The Swiss solo accordion player, who was born in Bosnia, will present a part of his Southern African tour that began in Cape Town on May 18.
He will be at the Market Theatre tonight, after which he will make his way to the MTN Bushfire Festival taking place in Swaziland this weekend.
Part of his tour has also been to revive the networks and connections he created with local musicians 13 years ago, when he first visited the country.
Chatting on the phone to Batkovic, who took some time off his scenic drive through Cape Town, a city he professes his love for, he laughs heartily when I describe to him that hearing his music shocked me ... but in a good way.
“I grew up with this instrument. I started playing it when I was four years old. I think I’m married to it now. So I learned to play it this way,” he said.
Rolling Stone magazine in 2017 stated that his latest album was one of the 20 Best Avant Albums of 2017. His music has often been described as Avante-Garde Jazz, a label that Batkovic has said he doesn’t really care for. For him, music is more than the confines of the labels.
“I have no style. I don’t like being placed in a category of music. My feel, as a free musician, is to do what’s important - the music. I believe that there exists, really, two styles - real music and fake music. Those are the only two styles for me,” he explained.
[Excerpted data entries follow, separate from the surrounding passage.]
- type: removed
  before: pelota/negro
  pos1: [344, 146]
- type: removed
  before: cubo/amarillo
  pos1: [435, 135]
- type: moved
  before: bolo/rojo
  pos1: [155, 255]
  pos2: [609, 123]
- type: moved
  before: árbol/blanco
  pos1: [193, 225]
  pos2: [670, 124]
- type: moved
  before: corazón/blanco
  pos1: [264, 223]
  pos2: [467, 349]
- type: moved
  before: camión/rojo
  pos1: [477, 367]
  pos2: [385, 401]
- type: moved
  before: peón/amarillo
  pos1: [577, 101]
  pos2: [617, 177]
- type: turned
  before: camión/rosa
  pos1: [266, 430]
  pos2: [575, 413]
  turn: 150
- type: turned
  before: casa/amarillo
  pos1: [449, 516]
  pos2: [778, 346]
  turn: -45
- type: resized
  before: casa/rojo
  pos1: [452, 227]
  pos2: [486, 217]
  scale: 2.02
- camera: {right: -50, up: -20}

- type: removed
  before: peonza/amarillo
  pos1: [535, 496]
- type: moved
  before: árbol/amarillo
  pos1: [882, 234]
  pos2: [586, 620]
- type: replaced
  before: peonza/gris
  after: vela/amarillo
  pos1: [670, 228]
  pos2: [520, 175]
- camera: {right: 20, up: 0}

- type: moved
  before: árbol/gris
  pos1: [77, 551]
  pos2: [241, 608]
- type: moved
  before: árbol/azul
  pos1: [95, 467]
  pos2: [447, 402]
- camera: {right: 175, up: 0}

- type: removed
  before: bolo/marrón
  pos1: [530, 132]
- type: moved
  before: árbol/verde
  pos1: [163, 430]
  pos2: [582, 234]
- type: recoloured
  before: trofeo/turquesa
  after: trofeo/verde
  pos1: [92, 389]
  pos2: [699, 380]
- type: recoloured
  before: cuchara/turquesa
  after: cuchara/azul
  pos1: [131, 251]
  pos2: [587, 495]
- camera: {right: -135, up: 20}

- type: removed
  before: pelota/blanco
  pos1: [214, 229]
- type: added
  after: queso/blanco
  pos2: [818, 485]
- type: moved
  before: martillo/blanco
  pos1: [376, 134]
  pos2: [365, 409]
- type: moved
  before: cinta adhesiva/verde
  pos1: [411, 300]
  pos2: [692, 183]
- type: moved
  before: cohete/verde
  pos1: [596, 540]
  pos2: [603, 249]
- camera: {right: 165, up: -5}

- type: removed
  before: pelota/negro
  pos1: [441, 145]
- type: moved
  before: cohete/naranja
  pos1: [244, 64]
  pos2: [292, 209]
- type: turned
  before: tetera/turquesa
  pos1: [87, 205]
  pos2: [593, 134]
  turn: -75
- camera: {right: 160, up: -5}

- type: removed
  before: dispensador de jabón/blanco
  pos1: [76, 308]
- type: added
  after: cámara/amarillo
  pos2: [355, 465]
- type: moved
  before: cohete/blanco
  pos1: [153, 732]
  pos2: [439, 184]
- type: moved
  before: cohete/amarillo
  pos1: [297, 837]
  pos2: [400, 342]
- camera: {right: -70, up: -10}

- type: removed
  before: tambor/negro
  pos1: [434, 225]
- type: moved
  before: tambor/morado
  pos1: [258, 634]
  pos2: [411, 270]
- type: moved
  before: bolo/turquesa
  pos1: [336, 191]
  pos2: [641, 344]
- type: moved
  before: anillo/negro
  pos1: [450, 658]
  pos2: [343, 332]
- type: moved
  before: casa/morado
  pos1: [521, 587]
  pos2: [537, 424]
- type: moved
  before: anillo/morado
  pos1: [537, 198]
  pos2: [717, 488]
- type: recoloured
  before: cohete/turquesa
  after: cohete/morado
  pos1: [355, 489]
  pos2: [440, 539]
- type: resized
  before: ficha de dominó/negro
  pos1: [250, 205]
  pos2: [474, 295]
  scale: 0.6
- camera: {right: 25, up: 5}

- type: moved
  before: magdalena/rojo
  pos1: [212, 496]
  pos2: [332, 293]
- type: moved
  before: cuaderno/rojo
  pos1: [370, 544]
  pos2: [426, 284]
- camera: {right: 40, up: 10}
It’s this unique style of playing music that led to Batkovic being awarded the Artist Recognition Award from the Capital in Canton Bern, where he has his own studio and runs his own record label. He is also highly regarded as a film score composer, with many of the projects he has worked on being nominated for and winning awards.
Discussing the inspiration of his music, Batkovic said he gets his ideas from being around ordinary people and sharing experiences with them.
“I don’t sit down and think I’ll find a new way to play this instrument. I just listen to the instrument. I try to surf on the music; it’s bigger than I am. I have travelled around and met lots of different people, with different styles of music from different societies, that has led me to making my own style of music. I draw my inspiration from all the people and things I experience in my daily life. The experiences didn’t happen in one moment of my life. They aren’t limited to jazz clubs or playing with other musicians,” he said.
“I believe that music, to me, is like a religion. It’s the most peaceful way to communicate with humans,” he added.
His playing has been described as challenging and experimental, yet maintaining a masterfully beautiful quality. He scratches every nuance out of the instrument, integrating scratches and clicks into the arrangements and making a feature of the kind of tonal scars and birthmarks that are usually eradicated from recordings and live performances.
It’s the opportunity to experience this that he promises to fans of his music and others who will be taking the opportunity to be initiated into it tonight.
“This is my language. My English is bad. My mother language I speak as though I’m a kid. My German sounds like that of an immigrant, so this is my way of speaking to the people. Through the music. When people come to my concert, they will find moments where they feel one with the music. My biggest advice to people coming to see my show is come with an open mind,” he said.
* Mario Batkovic plays at the John Kani Theatre , Market Theatre, tonight. Tickets are R90 and R70 for pensioners and students.